** Opening Data excerpts block **

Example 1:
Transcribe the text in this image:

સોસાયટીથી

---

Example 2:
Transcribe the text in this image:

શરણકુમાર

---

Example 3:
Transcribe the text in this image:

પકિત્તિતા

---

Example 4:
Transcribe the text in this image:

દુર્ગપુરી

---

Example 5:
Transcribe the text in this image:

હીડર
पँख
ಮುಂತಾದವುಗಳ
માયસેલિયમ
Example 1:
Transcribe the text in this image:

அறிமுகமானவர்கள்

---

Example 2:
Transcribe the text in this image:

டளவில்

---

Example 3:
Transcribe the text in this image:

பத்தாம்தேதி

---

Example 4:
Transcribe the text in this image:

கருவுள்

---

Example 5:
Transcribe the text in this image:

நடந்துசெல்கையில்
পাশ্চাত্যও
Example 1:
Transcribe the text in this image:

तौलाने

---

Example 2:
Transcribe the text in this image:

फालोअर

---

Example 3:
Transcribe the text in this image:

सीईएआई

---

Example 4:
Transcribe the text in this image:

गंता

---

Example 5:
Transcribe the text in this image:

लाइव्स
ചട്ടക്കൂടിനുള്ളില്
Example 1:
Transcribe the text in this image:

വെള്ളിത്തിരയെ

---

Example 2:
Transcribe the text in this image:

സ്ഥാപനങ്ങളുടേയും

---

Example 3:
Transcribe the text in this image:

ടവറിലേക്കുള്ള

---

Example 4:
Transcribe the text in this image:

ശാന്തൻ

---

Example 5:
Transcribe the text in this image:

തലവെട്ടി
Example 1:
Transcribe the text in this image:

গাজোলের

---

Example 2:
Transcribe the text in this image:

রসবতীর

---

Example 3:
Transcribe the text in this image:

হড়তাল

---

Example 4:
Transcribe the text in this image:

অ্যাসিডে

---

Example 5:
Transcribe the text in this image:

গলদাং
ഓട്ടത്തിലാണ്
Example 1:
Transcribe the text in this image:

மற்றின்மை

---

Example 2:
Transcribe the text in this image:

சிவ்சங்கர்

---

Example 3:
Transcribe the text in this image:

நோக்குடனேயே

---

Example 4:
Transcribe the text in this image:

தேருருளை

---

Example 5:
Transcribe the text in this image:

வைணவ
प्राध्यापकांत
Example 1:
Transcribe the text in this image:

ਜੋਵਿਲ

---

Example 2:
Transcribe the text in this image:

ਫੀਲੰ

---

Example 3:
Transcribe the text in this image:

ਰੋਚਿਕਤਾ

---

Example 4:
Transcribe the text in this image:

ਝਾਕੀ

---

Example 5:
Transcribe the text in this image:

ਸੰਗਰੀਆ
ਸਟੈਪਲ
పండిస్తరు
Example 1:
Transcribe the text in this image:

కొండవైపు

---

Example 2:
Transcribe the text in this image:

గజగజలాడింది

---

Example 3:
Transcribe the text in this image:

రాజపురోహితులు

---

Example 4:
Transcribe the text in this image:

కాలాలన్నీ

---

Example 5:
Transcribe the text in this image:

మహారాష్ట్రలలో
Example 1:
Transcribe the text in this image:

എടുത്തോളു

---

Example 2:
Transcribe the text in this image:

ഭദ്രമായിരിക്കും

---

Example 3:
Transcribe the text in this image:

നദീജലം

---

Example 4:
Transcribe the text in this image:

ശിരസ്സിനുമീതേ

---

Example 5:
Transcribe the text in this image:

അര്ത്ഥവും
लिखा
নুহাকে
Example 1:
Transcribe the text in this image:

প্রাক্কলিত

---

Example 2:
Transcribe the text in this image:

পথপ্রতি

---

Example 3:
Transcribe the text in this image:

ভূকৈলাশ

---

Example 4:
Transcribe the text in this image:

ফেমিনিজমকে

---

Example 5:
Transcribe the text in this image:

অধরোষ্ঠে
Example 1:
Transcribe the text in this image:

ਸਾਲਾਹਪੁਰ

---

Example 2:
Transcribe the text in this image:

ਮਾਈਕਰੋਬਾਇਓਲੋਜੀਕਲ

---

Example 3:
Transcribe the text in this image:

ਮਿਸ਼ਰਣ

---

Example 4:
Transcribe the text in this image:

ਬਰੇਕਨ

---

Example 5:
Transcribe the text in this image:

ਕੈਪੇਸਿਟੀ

** Closing Data excerpts block **

Could you retype each record exactly as it appears?

__Exercise output__:
Example 1:
Transcribe the text in this image:

સોસાયટીથી

---

Example 2:
Transcribe the text in this image:

શરણકુમાર

---

Example 3:
Transcribe the text in this image:

પકિત્તિતા

---

Example 4:
Transcribe the text in this image:

દુર્ગપુરી

---

Example 5:
Transcribe the text in this image:

હીડર
पँख
ಮುಂತಾದವುಗಳ
માયસેલિયમ
Example 1:
Transcribe the text in this image:

அறிமுகமானவர்கள்

---

Example 2:
Transcribe the text in this image:

டளவில்

---

Example 3:
Transcribe the text in this image:

பத்தாம்தேதி

---

Example 4:
Transcribe the text in this image:

கருவுள்

---

Example 5:
Transcribe the text in this image:

நடந்துசெல்கையில்
পাশ্চাত্যও
Example 1:
Transcribe the text in this image:

तौलाने

---

Example 2:
Transcribe the text in this image:

फालोअर

---

Example 3:
Transcribe the text in this image:

सीईएआई

---

Example 4:
Transcribe the text in this image:

गंता

---

Example 5:
Transcribe the text in this image:

लाइव्स
ചട്ടക്കൂടിനുള്ളില്
Example 1:
Transcribe the text in this image:

വെള്ളിത്തിരയെ

---

Example 2:
Transcribe the text in this image:

സ്ഥാപനങ്ങളുടേയും

---

Example 3:
Transcribe the text in this image:

ടവറിലേക്കുള്ള

---

Example 4:
Transcribe the text in this image:

ശാന്തൻ

---

Example 5:
Transcribe the text in this image:

തലവെട്ടി
Example 1:
Transcribe the text in this image:

গাজোলের

---

Example 2:
Transcribe the text in this image:

রসবতীর

---

Example 3:
Transcribe the text in this image:

হড়তাল

---

Example 4:
Transcribe the text in this image:

অ্যাসিডে

---

Example 5:
Transcribe the text in this image:

গলদাং
ഓട്ടത്തിലാണ്
Example 1:
Transcribe the text in this image:

மற்றின்மை

---

Example 2:
Transcribe the text in this image:

சிவ்சங்கர்

---

Example 3:
Transcribe the text in this image:

நோக்குடனேயே

---

Example 4:
Transcribe the text in this image:

தேருருளை

---

Example 5:
Transcribe the text in this image:

வைணவ
प्राध्यापकांत
Example 1:
Transcribe the text in this image:

ਜੋਵਿਲ

---

Example 2:
Transcribe the text in this image:

ਫੀਲੰ

---

Example 3:
Transcribe the text in this image:

ਰੋਚਿਕਤਾ

---

Example 4:
Transcribe the text in this image:

ਝਾਕੀ

---

Example 5:
Transcribe the text in this image:

ਸੰਗਰੀਆ
ਸਟੈਪਲ
పండిస్తరు
Example 1:
Transcribe the text in this image:

కొండవైపు

---

Example 2:
Transcribe the text in this image:

గజగజలాడింది

---

Example 3:
Transcribe the text in this image:

రాజపురోహితులు

---

Example 4:
Transcribe the text in this image:

కాలాలన్నీ

---

Example 5:
Transcribe the text in this image:

మహారాష్ట్రలలో
Example 1:
Transcribe the text in this image:

എടുത്തോളു

---

Example 2:
Transcribe the text in this image:

ഭദ്രമായിരിക്കും

---

Example 3:
Transcribe the text in this image:

നദീജലം

---

Example 4:
Transcribe the text in this image:

ശിരസ്സിനുമീതേ

---

Example 5:
Transcribe the text in this image:

അര്ത്ഥവും
लिखा
নুহাকে
Example 1:
Transcribe the text in this image:

প্রাক্কলিত

---

Example 2:
Transcribe the text in this image:

পথপ্রতি

---

Example 3:
Transcribe the text in this image:

ভূকৈলাশ

---

Example 4:
Transcribe the text in this image:

ফেমিনিজমকে

---

Example 5:
Transcribe the text in this image:

অধরোষ্ঠে
Example 1:
Transcribe the text in this image:

ਸਾਲਾਹਪੁਰ

---

Example 2:
Transcribe the text in this image:

ਮਾਈਕਰੋਬਾਇਓਲੋਜੀਕਲ

---

Example 3:
Transcribe the text in this image:

ਮਿਸ਼ਰਣ

---

Example 4:
Transcribe the text in this image:

ਬਰੇਕਨ

---

Example 5:
Transcribe the text in this image:

ਕੈਪੇਸਿਟੀ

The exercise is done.